**Instruction**
Swap "store" for "shop" and give these lines again with nothing else changed, leaving out the pictures.
===== Dataset extract
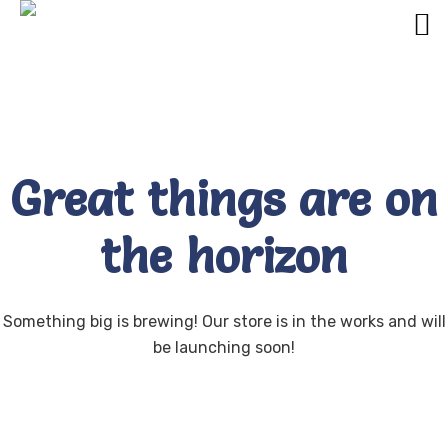
Great things are on
the horizon
Something big is brewing! Our store is in the works and will
be launching soon!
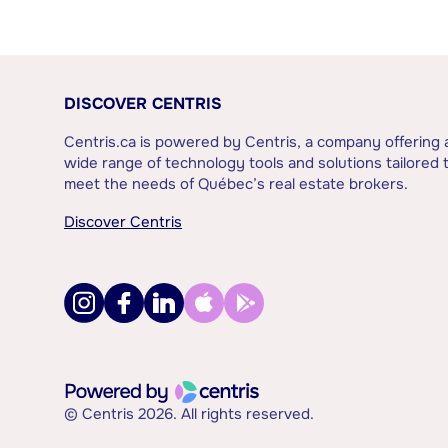
DISCOVER CENTRIS
Centris.ca is powered by Centris, a company offering 
wide range of technology tools and solutions tailored 
meet the needs of Québec’s real estate brokers.
Discover Centris
© Centris 2026. All rights reserved.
==========
**Finished exercise**
Great things are on
the horizon
Something big is brewing! Our shop is in the works and will
be launching soon!
DISCOVER CENTRIS
Centris.ca is powered by Centris, a company offering 
wide range of technology tools and solutions tailored 
meet the needs of Québec’s real estate brokers.
Discover Centris
© Centris 2026. All rights reserved.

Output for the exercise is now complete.